BEGIN Text passage
TechStars forces you to get great at presenting - TrevorBurnham
http://billwarner.posterous.com/calling-great-entrepreneurs-techstars-boston

======
raffi
Presenting is such an important skill. I can't sleep, so here are some
thoughts on how to become a solid public speaker if you don't get to attend
TechStars or YC.

Qualifications: I usually have people tell me I'm a natural at speaking after
I give a talk on something. When I was in high school, I took an argument
class and later a public speaking class. During half of my presentations I'd
become so flustered I'd tell the teacher I couldn't keep going and I'd sit
down. I wanted to be good, but yes--I was that bad.

As with all things that we suck at, it helps to get it handled. The key to
becoming great at presenting is to do a lot of it. In college I took every
communications course I could find--this helped. I also joined a local
Toastmasters group. This was really helpful. Toastmasters exists to help you
become a better leader and communicator. This group cured me of "umms" and
"ahhs" during speaking (they would drop a marble into a pan every time it
happened).
END Text passage
BEGIN Data extract
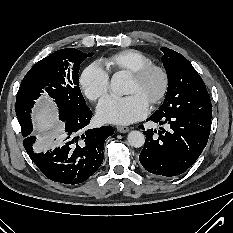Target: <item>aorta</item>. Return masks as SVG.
Returning a JSON list of instances; mask_svg holds the SVG:
<instances>
[{
    "instance_id": "762f6f07",
    "label": "aorta",
    "mask_w": 233,
    "mask_h": 233,
    "mask_svg": "<svg viewBox=\"0 0 233 233\" xmlns=\"http://www.w3.org/2000/svg\"><path fill=\"white\" fill-rule=\"evenodd\" d=\"M128 80L124 73L117 72L113 74L110 82V88L113 94L122 96L127 93ZM127 140L130 146L140 148L144 145L145 136L140 131H131L127 136Z\"/></svg>"
}]
</instances>
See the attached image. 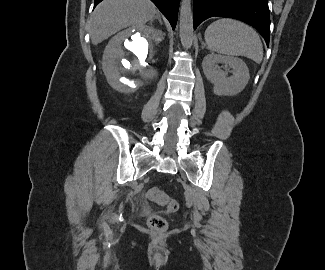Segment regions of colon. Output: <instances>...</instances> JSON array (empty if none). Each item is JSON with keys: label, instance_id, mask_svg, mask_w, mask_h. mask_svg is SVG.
I'll return each mask as SVG.
<instances>
[{"label": "colon", "instance_id": "1", "mask_svg": "<svg viewBox=\"0 0 325 270\" xmlns=\"http://www.w3.org/2000/svg\"><path fill=\"white\" fill-rule=\"evenodd\" d=\"M149 199L165 207L168 213H175L179 209V204L175 199L170 198L159 188L153 187L147 193ZM148 226L156 231H164L167 228V221L160 215H151L147 220Z\"/></svg>", "mask_w": 325, "mask_h": 270}]
</instances>
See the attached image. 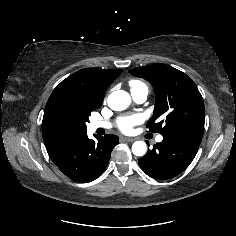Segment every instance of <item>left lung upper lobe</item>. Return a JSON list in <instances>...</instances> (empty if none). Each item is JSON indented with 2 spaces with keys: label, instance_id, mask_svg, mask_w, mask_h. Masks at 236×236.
Masks as SVG:
<instances>
[{
  "label": "left lung upper lobe",
  "instance_id": "5c2ea615",
  "mask_svg": "<svg viewBox=\"0 0 236 236\" xmlns=\"http://www.w3.org/2000/svg\"><path fill=\"white\" fill-rule=\"evenodd\" d=\"M149 81L155 90L153 117L147 123L152 132L169 135L177 132L204 131L205 108L195 83L183 72L154 64L129 71Z\"/></svg>",
  "mask_w": 236,
  "mask_h": 236
}]
</instances>
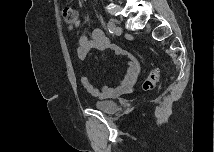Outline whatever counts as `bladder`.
Segmentation results:
<instances>
[{
  "label": "bladder",
  "mask_w": 215,
  "mask_h": 152,
  "mask_svg": "<svg viewBox=\"0 0 215 152\" xmlns=\"http://www.w3.org/2000/svg\"><path fill=\"white\" fill-rule=\"evenodd\" d=\"M93 106L108 115L115 114L118 109V104L112 101H95Z\"/></svg>",
  "instance_id": "31cf9c89"
}]
</instances>
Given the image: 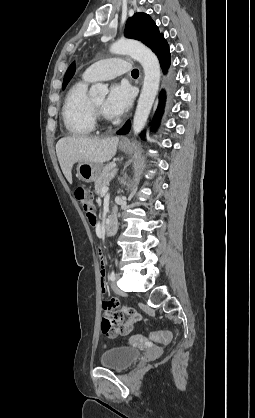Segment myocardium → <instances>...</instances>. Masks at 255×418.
I'll return each mask as SVG.
<instances>
[{
  "mask_svg": "<svg viewBox=\"0 0 255 418\" xmlns=\"http://www.w3.org/2000/svg\"><path fill=\"white\" fill-rule=\"evenodd\" d=\"M91 107H92V112H93V116H94L95 121L103 122L104 117H103V114L101 112V109L99 107H97L93 103V101H91Z\"/></svg>",
  "mask_w": 255,
  "mask_h": 418,
  "instance_id": "f54148a6",
  "label": "myocardium"
}]
</instances>
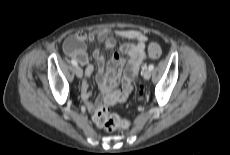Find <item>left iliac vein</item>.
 I'll return each instance as SVG.
<instances>
[{
    "label": "left iliac vein",
    "mask_w": 230,
    "mask_h": 155,
    "mask_svg": "<svg viewBox=\"0 0 230 155\" xmlns=\"http://www.w3.org/2000/svg\"><path fill=\"white\" fill-rule=\"evenodd\" d=\"M143 77L148 80L151 77V71L149 69H146L143 71Z\"/></svg>",
    "instance_id": "4c4485c4"
}]
</instances>
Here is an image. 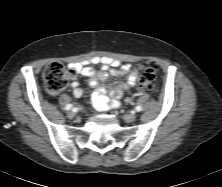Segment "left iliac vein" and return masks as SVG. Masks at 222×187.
I'll return each mask as SVG.
<instances>
[{"label": "left iliac vein", "mask_w": 222, "mask_h": 187, "mask_svg": "<svg viewBox=\"0 0 222 187\" xmlns=\"http://www.w3.org/2000/svg\"><path fill=\"white\" fill-rule=\"evenodd\" d=\"M123 119L126 121V122H133L136 120V115L134 114H125L123 115Z\"/></svg>", "instance_id": "obj_1"}]
</instances>
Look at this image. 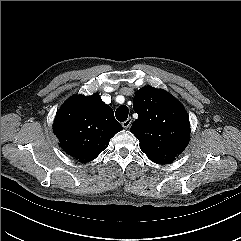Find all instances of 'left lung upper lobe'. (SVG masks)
I'll return each instance as SVG.
<instances>
[{"mask_svg": "<svg viewBox=\"0 0 241 241\" xmlns=\"http://www.w3.org/2000/svg\"><path fill=\"white\" fill-rule=\"evenodd\" d=\"M133 109L138 119L131 132L141 150L157 164L172 163L187 146L190 136L188 115L172 95L145 86L134 96Z\"/></svg>", "mask_w": 241, "mask_h": 241, "instance_id": "left-lung-upper-lobe-1", "label": "left lung upper lobe"}]
</instances>
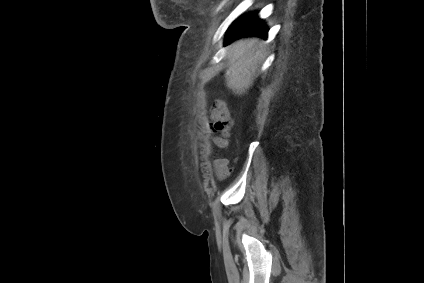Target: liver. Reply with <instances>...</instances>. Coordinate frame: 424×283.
<instances>
[{"label":"liver","instance_id":"liver-1","mask_svg":"<svg viewBox=\"0 0 424 283\" xmlns=\"http://www.w3.org/2000/svg\"><path fill=\"white\" fill-rule=\"evenodd\" d=\"M229 56L237 68L226 77L227 86L236 94L245 93L253 83L257 63L263 58V52L258 49L256 39H242L233 44Z\"/></svg>","mask_w":424,"mask_h":283}]
</instances>
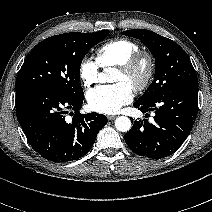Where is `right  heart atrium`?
I'll list each match as a JSON object with an SVG mask.
<instances>
[{"mask_svg":"<svg viewBox=\"0 0 212 212\" xmlns=\"http://www.w3.org/2000/svg\"><path fill=\"white\" fill-rule=\"evenodd\" d=\"M79 78L84 87L94 85L99 78V65L91 58H84L79 65Z\"/></svg>","mask_w":212,"mask_h":212,"instance_id":"1","label":"right heart atrium"}]
</instances>
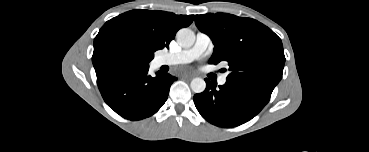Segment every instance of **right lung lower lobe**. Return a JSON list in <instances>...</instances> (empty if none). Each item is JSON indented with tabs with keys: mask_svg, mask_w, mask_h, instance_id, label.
I'll use <instances>...</instances> for the list:
<instances>
[{
	"mask_svg": "<svg viewBox=\"0 0 369 152\" xmlns=\"http://www.w3.org/2000/svg\"><path fill=\"white\" fill-rule=\"evenodd\" d=\"M148 70L149 67L128 70L97 81L107 105L129 120H141L156 113L177 78L160 72L151 77Z\"/></svg>",
	"mask_w": 369,
	"mask_h": 152,
	"instance_id": "obj_1",
	"label": "right lung lower lobe"
}]
</instances>
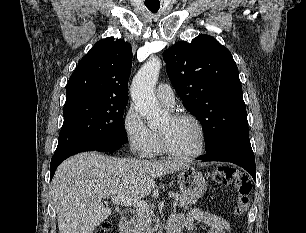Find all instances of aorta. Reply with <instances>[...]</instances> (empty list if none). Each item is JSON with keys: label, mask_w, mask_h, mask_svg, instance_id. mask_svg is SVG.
I'll return each instance as SVG.
<instances>
[{"label": "aorta", "mask_w": 306, "mask_h": 233, "mask_svg": "<svg viewBox=\"0 0 306 233\" xmlns=\"http://www.w3.org/2000/svg\"><path fill=\"white\" fill-rule=\"evenodd\" d=\"M161 61L151 57L137 72L131 85V97L137 111L147 119L151 128L161 125L166 113L159 107L154 94V87L158 81Z\"/></svg>", "instance_id": "1"}]
</instances>
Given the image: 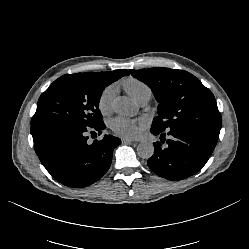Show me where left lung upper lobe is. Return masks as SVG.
<instances>
[{"mask_svg": "<svg viewBox=\"0 0 249 249\" xmlns=\"http://www.w3.org/2000/svg\"><path fill=\"white\" fill-rule=\"evenodd\" d=\"M130 73L147 84L159 102L152 126L162 131L187 125L221 128L222 118L214 95L189 72L156 67Z\"/></svg>", "mask_w": 249, "mask_h": 249, "instance_id": "left-lung-upper-lobe-1", "label": "left lung upper lobe"}]
</instances>
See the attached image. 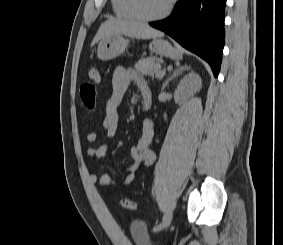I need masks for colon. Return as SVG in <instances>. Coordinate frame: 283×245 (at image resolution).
Masks as SVG:
<instances>
[{
	"label": "colon",
	"instance_id": "1",
	"mask_svg": "<svg viewBox=\"0 0 283 245\" xmlns=\"http://www.w3.org/2000/svg\"><path fill=\"white\" fill-rule=\"evenodd\" d=\"M88 77H89V81L92 82V83L99 82L100 73H99V70L97 69V67L92 66L89 69ZM120 204L123 208H125L127 210H135L137 208L136 203L134 201H132L131 199H128V198H122L120 200Z\"/></svg>",
	"mask_w": 283,
	"mask_h": 245
}]
</instances>
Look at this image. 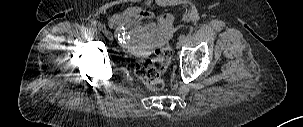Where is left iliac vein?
<instances>
[{
	"mask_svg": "<svg viewBox=\"0 0 303 127\" xmlns=\"http://www.w3.org/2000/svg\"><path fill=\"white\" fill-rule=\"evenodd\" d=\"M186 44H187L186 38L183 35H181L179 37L178 48H181V47L185 46Z\"/></svg>",
	"mask_w": 303,
	"mask_h": 127,
	"instance_id": "obj_1",
	"label": "left iliac vein"
}]
</instances>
END Data extract
- _Short exercise_:
Answer these from the forum thread about presenting:
(a) Which two classes did the writer take in high school?
(b) According to the writer, what is the key to becoming great at presenting?
(c) What did the Toastmasters group do each time a speaker said "umm" or "ahh"?

- _Task output_:
(a) An argument class and a public speaking class.
(b) Doing a lot of it.
(c) They dropped a marble into a pan.